How fat or thin a person is doesn’t seem to have much bearing on the rate of failure of knee implants, and the time to failure, research suggests.
Obesity is a risk factor for knee arthritis and knee replacement surgery is the definitive surgical treatment for severe knee arthritis. Therefore, a high percentage of subjects treated are overweight.
Dr. Barbara Bordini, of Istituto Ortopedico Rizzoli, Bologna, Italy, and colleagues examined how being overweight or obese affects the outcome of knee replacement surgery. They studied 8892 patients who underwent total knee replacement surgery between 2000 and 2005 and were followed for an average of 3 years.
Based on their body mass index (BMI), 19 percent of the patients were normal weight, 48 percent were overweight, 31 percent were obese, and almost 2 percent were morbidly obese.

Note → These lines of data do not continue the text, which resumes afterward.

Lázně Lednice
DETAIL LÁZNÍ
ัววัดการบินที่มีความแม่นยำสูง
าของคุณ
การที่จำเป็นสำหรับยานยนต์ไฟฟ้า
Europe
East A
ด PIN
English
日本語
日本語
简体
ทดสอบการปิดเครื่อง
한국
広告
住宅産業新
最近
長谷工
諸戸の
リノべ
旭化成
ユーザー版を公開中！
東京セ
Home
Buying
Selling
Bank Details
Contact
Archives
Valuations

Knee implant failure rates were similar among the different weight groups. Among 1840 knee implants in normal-weight patients, there were 36 failures (1.96 percent). Among overweight subjects, there were 87 failures out of 4692 (1.85 percent) implants. There were 59 failures out of 3031 (1.94 percent) implants in obese patients, and 4 failures out of 172 (2.3 percent) implants in morbidly obese patients.

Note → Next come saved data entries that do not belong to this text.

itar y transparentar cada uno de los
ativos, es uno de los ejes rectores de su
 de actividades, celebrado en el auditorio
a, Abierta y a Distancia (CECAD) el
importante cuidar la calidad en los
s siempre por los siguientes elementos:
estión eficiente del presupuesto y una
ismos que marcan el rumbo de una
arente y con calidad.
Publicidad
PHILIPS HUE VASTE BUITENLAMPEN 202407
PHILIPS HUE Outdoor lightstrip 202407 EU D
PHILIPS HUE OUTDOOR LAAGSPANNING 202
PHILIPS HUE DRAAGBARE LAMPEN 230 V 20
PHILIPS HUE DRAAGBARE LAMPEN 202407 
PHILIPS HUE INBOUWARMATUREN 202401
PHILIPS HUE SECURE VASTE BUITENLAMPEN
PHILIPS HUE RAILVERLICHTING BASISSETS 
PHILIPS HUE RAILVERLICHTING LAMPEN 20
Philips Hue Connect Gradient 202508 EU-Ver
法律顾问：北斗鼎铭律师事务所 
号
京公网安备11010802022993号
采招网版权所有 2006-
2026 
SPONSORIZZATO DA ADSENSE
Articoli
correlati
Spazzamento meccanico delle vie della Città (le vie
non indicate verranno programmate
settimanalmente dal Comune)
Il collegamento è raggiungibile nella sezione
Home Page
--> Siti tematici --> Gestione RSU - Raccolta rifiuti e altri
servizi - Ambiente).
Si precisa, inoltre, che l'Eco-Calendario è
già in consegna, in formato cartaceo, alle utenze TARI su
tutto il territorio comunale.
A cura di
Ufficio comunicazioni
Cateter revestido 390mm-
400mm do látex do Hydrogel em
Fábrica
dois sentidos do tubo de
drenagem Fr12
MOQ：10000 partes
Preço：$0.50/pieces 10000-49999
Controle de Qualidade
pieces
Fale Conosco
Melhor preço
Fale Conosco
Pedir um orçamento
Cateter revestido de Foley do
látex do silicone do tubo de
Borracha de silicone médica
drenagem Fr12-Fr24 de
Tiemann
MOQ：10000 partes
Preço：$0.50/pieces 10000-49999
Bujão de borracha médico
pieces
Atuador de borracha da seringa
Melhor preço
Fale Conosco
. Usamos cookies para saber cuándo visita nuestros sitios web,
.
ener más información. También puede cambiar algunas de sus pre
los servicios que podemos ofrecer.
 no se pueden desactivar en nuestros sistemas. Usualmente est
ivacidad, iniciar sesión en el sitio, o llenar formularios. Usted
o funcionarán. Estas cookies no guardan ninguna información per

The average time to failure was also not markedly different among the groups. Time to knee implant failure was 1.57, 1.48, 1.60, and 1.77 years, respectively, in the normal-weight, overweight, obese, and morbidly obese patients.

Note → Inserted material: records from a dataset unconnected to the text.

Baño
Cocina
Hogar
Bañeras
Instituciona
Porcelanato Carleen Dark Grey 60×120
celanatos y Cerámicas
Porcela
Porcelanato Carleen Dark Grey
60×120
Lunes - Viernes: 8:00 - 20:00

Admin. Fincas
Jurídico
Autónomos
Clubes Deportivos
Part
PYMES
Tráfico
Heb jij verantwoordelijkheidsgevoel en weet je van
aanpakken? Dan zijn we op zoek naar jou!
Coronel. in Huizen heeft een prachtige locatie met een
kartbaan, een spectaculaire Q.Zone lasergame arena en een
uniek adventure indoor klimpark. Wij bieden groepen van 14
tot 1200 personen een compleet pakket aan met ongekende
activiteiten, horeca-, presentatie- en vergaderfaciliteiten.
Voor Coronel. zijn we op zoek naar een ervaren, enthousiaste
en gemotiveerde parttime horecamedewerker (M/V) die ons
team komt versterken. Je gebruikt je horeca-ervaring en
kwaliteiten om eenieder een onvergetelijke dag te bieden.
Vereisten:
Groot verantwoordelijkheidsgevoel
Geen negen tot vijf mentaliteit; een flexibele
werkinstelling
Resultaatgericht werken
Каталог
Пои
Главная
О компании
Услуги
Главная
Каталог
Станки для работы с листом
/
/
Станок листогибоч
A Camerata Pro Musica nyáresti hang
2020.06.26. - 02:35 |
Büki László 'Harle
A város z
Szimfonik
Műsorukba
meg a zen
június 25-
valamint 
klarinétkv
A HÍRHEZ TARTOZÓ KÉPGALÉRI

“The link between excessive body weight and health is an important concern for public health policy,” the investigators note. “Based on our evidence, however, it does not appear justified to give low priority to obese subjects for total knee arthroplasty, which would, in virtue of restored ability to move, lead to weight loss, which undoubtedly should be the primary objective.”